Stories of Technology, Innovation, & Entrepreneurship in the Southeast

Knoxville Business News Tennessee Mountain Scenery Background
August 06, 2012 | Tom Ballard

Millhorn describes vision for region’s most visible park

(EDITOR’S NOTE: The article that follows is the latest in a series of profiles on the parks in the Knoxville-Oak Ridge Innovation Valley and their unique roles in accelerating the growth of technology-based enterprises in the region.)
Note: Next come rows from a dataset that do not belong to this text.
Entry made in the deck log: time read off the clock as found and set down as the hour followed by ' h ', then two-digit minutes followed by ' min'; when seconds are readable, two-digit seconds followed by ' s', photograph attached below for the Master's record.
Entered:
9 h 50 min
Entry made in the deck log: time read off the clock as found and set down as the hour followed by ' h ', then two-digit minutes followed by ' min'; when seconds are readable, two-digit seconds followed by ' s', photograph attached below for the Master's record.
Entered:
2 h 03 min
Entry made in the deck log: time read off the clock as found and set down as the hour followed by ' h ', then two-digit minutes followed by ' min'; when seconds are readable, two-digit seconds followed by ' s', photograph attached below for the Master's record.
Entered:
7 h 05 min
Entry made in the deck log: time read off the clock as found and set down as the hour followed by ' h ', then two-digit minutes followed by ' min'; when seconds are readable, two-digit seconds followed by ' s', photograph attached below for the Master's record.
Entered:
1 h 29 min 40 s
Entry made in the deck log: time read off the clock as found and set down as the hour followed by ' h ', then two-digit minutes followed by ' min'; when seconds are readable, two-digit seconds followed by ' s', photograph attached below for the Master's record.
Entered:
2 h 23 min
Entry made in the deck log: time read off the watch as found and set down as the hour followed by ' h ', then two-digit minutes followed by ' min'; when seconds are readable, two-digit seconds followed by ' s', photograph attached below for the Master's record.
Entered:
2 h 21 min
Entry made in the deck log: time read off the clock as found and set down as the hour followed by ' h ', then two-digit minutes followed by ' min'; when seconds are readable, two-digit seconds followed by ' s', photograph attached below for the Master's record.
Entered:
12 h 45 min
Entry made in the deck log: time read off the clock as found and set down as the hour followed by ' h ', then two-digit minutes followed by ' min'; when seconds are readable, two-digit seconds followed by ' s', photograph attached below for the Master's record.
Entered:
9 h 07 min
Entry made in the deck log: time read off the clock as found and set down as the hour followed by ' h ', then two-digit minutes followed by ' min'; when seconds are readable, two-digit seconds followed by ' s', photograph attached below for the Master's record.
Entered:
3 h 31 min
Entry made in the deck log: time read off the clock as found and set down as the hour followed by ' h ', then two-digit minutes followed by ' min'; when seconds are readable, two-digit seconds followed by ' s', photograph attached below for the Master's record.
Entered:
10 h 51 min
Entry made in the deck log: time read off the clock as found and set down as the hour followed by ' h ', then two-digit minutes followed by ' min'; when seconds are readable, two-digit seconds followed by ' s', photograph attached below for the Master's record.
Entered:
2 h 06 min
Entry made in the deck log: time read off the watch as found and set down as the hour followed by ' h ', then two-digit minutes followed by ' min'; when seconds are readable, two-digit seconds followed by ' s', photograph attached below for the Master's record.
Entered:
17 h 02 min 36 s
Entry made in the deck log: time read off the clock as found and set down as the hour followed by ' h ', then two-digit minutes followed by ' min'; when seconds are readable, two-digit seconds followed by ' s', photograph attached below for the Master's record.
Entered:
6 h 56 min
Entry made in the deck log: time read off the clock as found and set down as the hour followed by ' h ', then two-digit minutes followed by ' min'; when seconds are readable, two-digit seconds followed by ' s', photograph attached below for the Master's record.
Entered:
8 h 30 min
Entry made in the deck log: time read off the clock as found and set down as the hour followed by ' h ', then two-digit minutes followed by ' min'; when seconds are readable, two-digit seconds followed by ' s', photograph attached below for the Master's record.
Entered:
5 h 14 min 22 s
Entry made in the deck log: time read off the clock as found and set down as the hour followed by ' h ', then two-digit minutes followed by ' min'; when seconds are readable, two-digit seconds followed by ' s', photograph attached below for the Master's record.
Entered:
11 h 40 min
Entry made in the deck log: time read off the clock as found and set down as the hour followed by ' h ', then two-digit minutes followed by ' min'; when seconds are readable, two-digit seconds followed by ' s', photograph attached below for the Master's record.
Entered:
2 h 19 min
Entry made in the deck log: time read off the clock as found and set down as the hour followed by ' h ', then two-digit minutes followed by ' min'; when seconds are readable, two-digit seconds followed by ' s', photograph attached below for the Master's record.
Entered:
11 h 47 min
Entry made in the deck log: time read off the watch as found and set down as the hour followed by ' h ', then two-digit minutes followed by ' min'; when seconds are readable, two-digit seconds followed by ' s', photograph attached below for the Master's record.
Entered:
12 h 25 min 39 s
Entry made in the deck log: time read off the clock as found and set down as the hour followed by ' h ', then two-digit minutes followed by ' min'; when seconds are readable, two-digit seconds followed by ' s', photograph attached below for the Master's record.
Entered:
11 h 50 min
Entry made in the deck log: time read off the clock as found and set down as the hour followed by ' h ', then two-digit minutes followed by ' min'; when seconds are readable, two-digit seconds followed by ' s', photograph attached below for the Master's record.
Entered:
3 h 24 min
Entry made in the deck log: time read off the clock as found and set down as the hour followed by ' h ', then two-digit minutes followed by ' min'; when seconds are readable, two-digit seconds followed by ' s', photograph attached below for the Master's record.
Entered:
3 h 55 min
Innovation Valley’s most visible science and technology park used to be home to cattle, but it will soon be home to a robust research and development enterprise with groundbreaking for the first building occurring later this year.

The University of Tennessee’s (UT) Cherokee Farm is seen by thousands of drivers who travel Alcoa Highway near the UT Medical Center. Until recently, it housed the University’s Dairy Farm, but the cattle have been relocated and site preparation is nearing completion. The $30 million infrastructure improvement project should be completed by the end of the summer.

In a recent interview with teknovation.biz, UT Executive Vice President David Millhorn said the initial vision for the site “has been fine-tuned” and groundbreaking for the first facility – the 144,000 square foot Joint Institute for Advanced Materials – will occur in late August or early September.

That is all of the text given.